__QUOTED PASSAGE__.
==========

Furthermore, during inflation, different regions of space can experience very different amounts of expansion. On very large scales, this produces a multiverse of post-inflationary universes, each with different physical properties.

The history of the universe according to the model of cosmic inflation. | wikipedia, CC BY-SA

The inflation scenario is based on assumptions about the forms of energy present and the initial conditions. While these assumptions solve some puzzles, they create others. String and inflation theorists hope that somewhere in the vast inflationary multiverse, a region of space and time exists with just the right properties to match the universe we see.

However, even if this is true (and not one such model has yet been found), a fair comparison of theories should include an “Occam factor,” quantifying Occam’s razor, which penalizes theories with many parameters and possibilities over simpler and more predictive ones. Ignoring the Occam factor amounts to assuming that there is no alternative to the complex, unpredictable hypothesis — a claim I believe has little foundation.

Over the past several decades, there have been many opportunities for experiments and observations to reveal specific signals of string theory or inflation. But none have been seen. Again and again, the observations turned out simpler and more minimal than anticipated.

It is high time, I believe, to acknowledge and learn from these failures, and to start looking seriously for better alternatives.

A simpler alternative

Recently, my colleague Latham Boyle and I have tried to build simpler and more testable theories that do away with inflation and string theory. Taking our cue from the observations, we have attempted to tackle some of the most profound cosmic puzzles with a bare minimum of theoretical assumptions.

==========

__MATERIAL PROVIDED__.
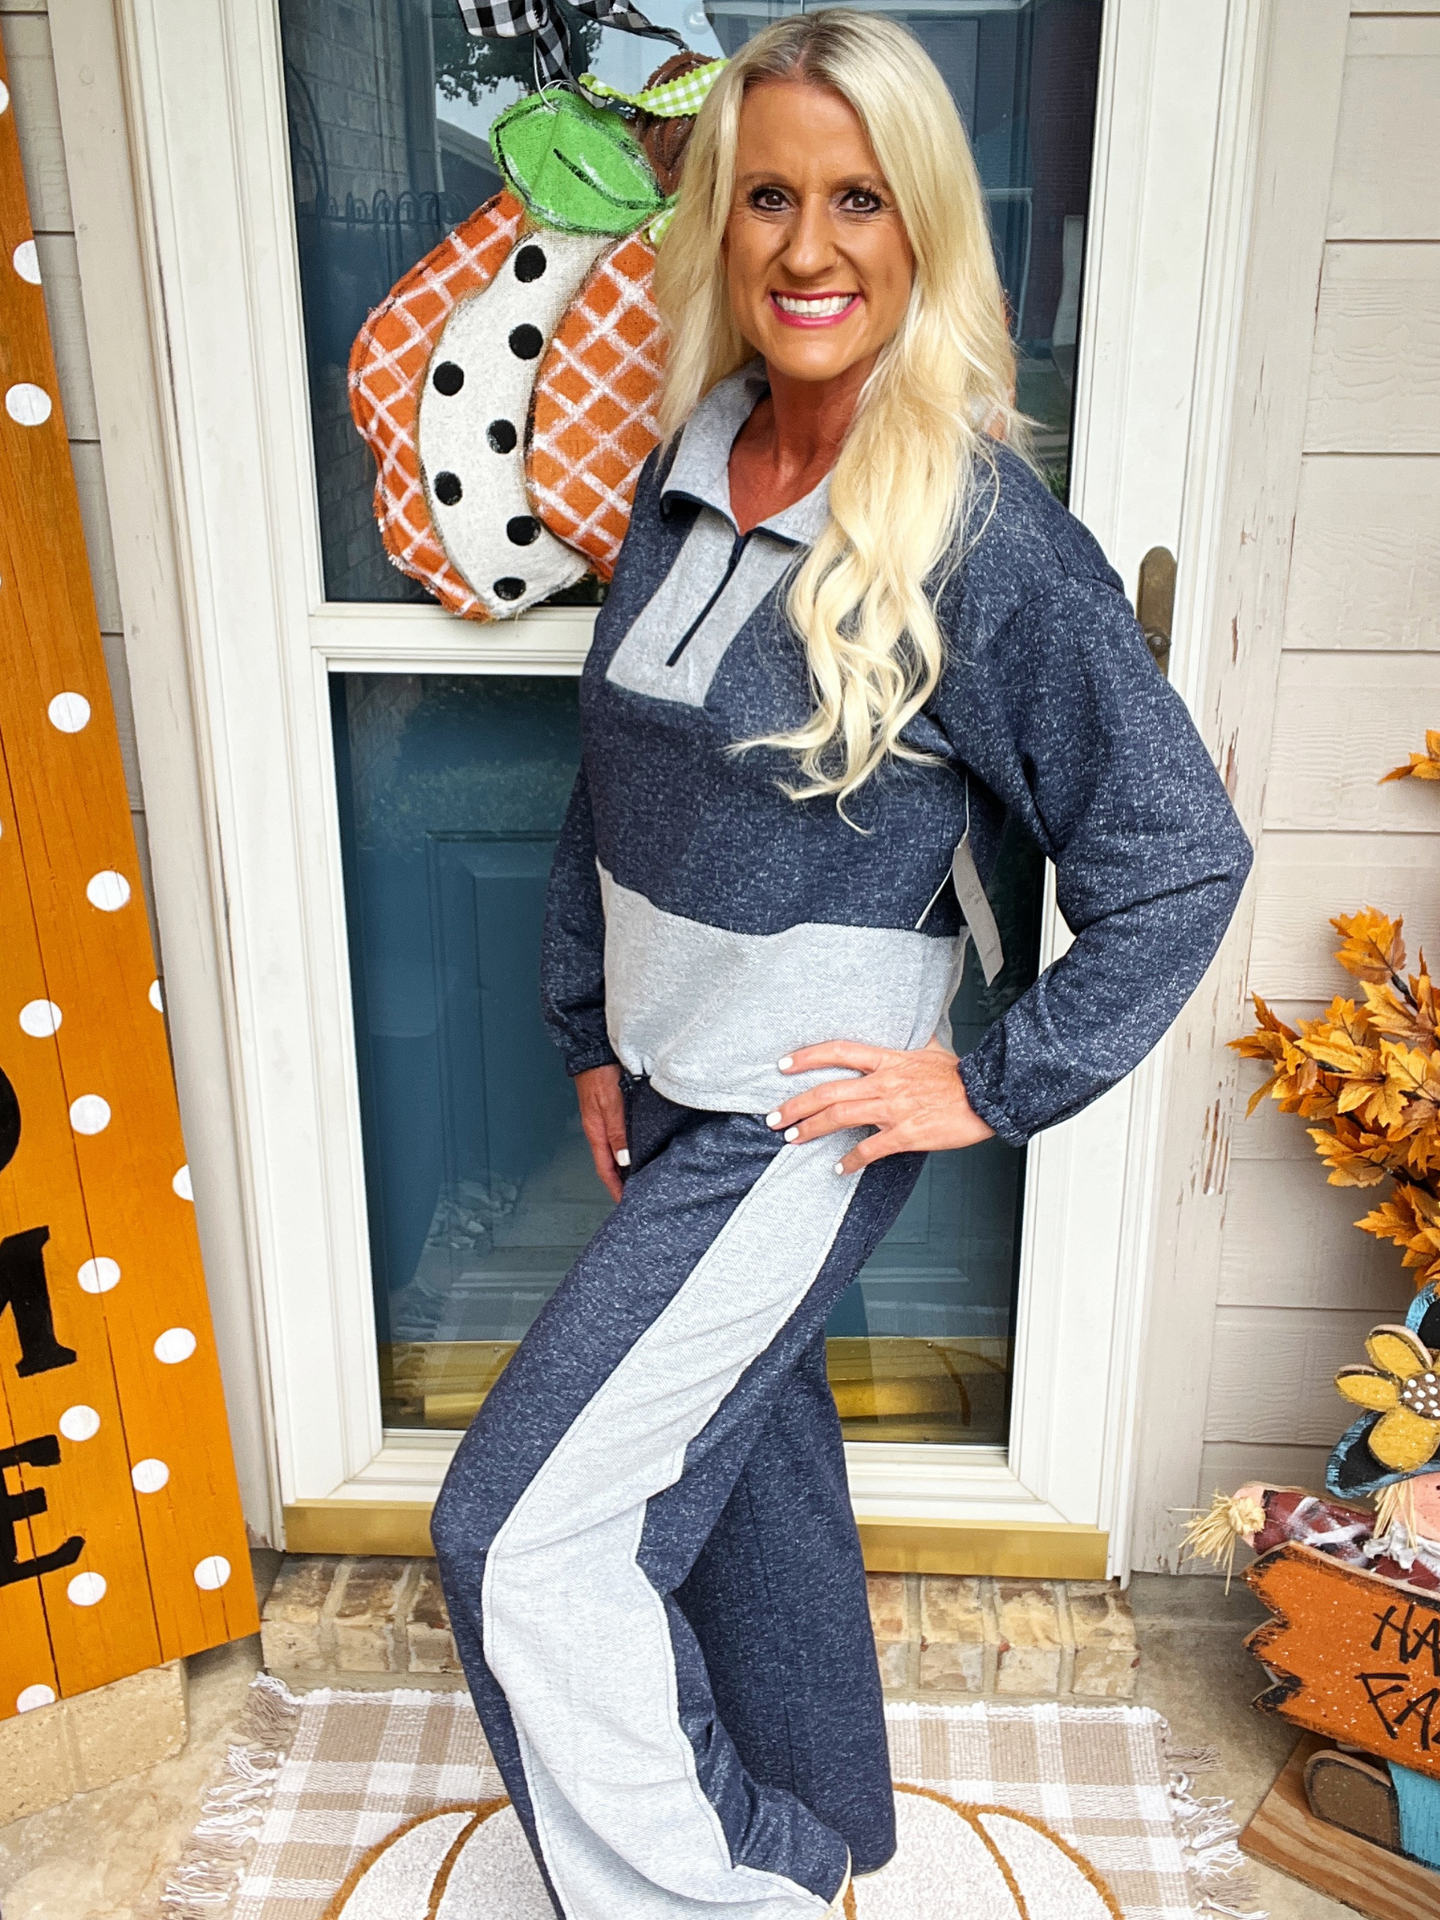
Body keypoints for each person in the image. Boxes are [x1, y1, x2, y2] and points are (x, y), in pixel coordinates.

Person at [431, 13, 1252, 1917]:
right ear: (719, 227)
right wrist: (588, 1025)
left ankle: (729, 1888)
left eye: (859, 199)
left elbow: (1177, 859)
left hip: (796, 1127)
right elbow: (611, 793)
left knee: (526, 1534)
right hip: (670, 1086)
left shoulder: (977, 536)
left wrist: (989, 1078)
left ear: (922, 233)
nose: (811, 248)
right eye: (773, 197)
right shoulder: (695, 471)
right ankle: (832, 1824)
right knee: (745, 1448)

==========

__REQUIREMENT__. Decide whether each statement agrees with the passage on cosmic inflation, answering yes or no and quoting the words of the passage that settle it. 1. No model matching the universe we see has yet been found in the inflationary multiverse. 2. Observations have repeatedly turned out more complex than expected. 3. The Occam factor favors theories with many parameters and possibilities.

__OUTPUT FOR THIS EXERCISE__.
1. Yes: "not one such model has yet been found"
2. No: "Again and again, the observations turned out simpler and more minimal than anticipated."
3. No: "penalizes theories with many parameters and possibilities over simpler and more predictive ones"